DIRECTIONS: From the first line of the data down to the line bearing "here at LAWCLERK HQ. It’s a week where", output every line exactly and include no pictures.

DATASET ENTRIES:
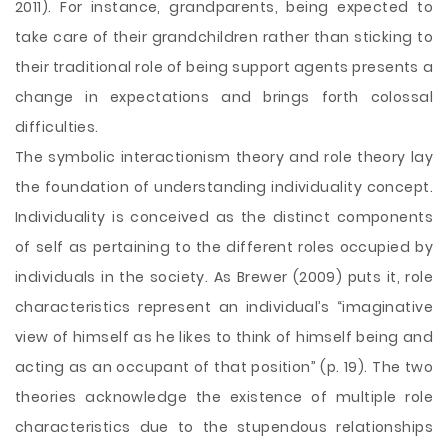
2011). For instance, grandparents, being expected to
take care of their grandchildren rather than sticking to
their traditional role of being support agents presents a
change in expectations and brings forth colossal
difficulties.
The symbolic interactionism theory and role theory lay
the foundation of understanding individuality concept.
Individuality is conceived as the distinct components
of self as pertaining to the different roles occupied by
individuals in the society. As Brewer (2009) puts it, role
characteristics represent an individual’s “imaginative
view of himself as he likes to think of himself being and
acting as an occupant of that position” (p. 19). The two
theories acknowledge the existence of multiple role
characteristics due to the stupendous relationships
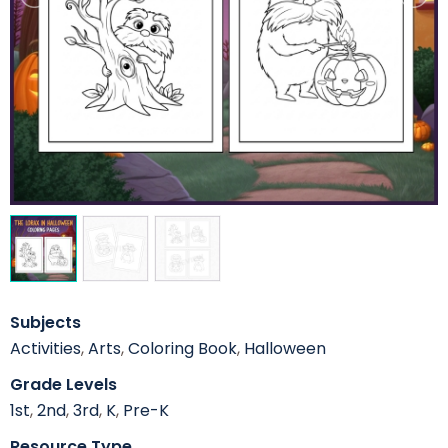
Subjects
Activities
,
Arts
,
Coloring Book
,
Halloween
Grade Levels
1st
,
2nd
,
3rd
,
K
,
Pre-K
Resource Type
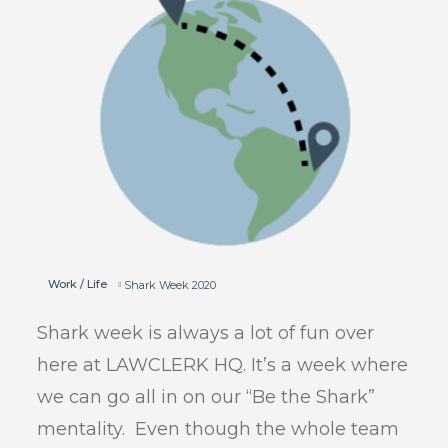
Work / Life
Shark Week 2020
Shark week is always a lot of fun over
here at LAWCLERK HQ. It’s a week where
we can go all in on our “Be the Shark”
mentality. Even though the whole team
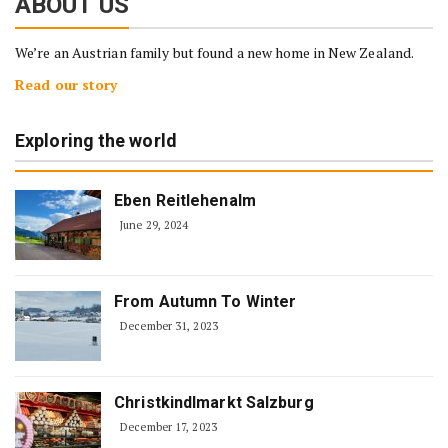
ABOUT US
We’re an Austrian family but found a new home in New Zealand.
Read our story
Exploring the world
Eben Reitlehenalm
June 29, 2024
From Autumn To Winter
December 31, 2023
Christkindlmarkt Salzburg
December 17, 2023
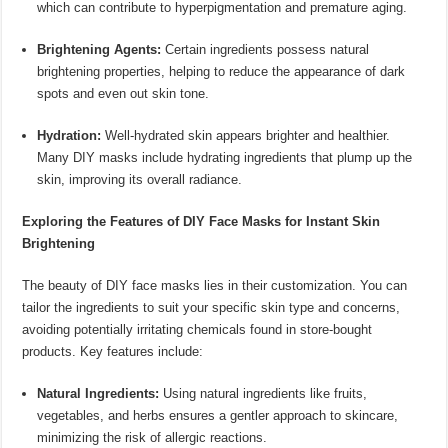
which can contribute to hyperpigmentation and premature aging.
Brightening Agents:
Certain ingredients possess natural
brightening properties, helping to reduce the appearance of dark
spots and even out skin tone.
Hydration:
Well-hydrated skin appears brighter and healthier.
Many DIY masks include hydrating ingredients that plump up the
skin, improving its overall radiance.
Exploring the Features of DIY Face Masks for Instant Skin
Brightening
The beauty of DIY face masks lies in their customization. You can
tailor the ingredients to suit your specific skin type and concerns,
avoiding potentially irritating chemicals found in store-bought
products. Key features include:
Natural Ingredients:
Using natural ingredients like fruits,
vegetables, and herbs ensures a gentler approach to skincare,
minimizing the risk of allergic reactions.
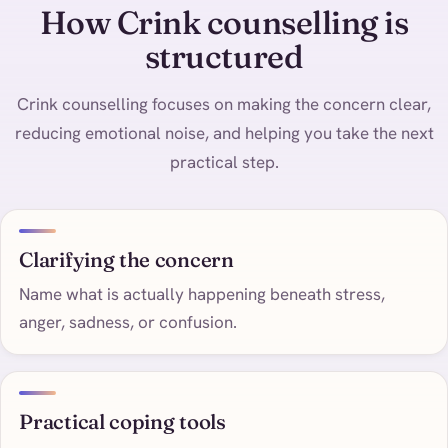
How Crink counselling is
structured
Crink counselling focuses on making the concern clear,
reducing emotional noise, and helping you take the next
practical step.
Clarifying the concern
Name what is actually happening beneath stress,
anger, sadness, or confusion.
Practical coping tools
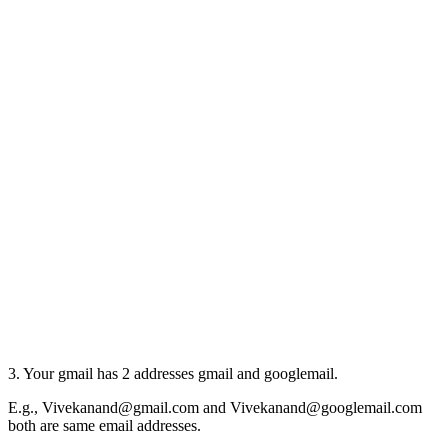
3. Your gmail has 2 addresses gmail and googlemail.
E.g., Vivekanand@gmail.com and Vivekanand@googlemail.com
both are same email addresses.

ANSWER TO THE EXERCISE:
2011). For instance, grandparents, being expected to
take care of their grandchildren rather than sticking to
their traditional role of being support agents presents a
change in expectations and brings forth colossal
difficulties.
The symbolic interactionism theory and role theory lay
the foundation of understanding individuality concept.
Individuality is conceived as the distinct components
of self as pertaining to the different roles occupied by
individuals in the society. As Brewer (2009) puts it, role
characteristics represent an individual’s “imaginative
view of himself as he likes to think of himself being and
acting as an occupant of that position” (p. 19). The two
theories acknowledge the existence of multiple role
characteristics due to the stupendous relationships
Subjects
Activities
,
Arts
,
Coloring Book
,
Halloween
Grade Levels
1st
,
2nd
,
3rd
,
K
,
Pre-K
Resource Type
Work / Life
Shark Week 2020
Shark week is always a lot of fun over
here at LAWCLERK HQ. It’s a week where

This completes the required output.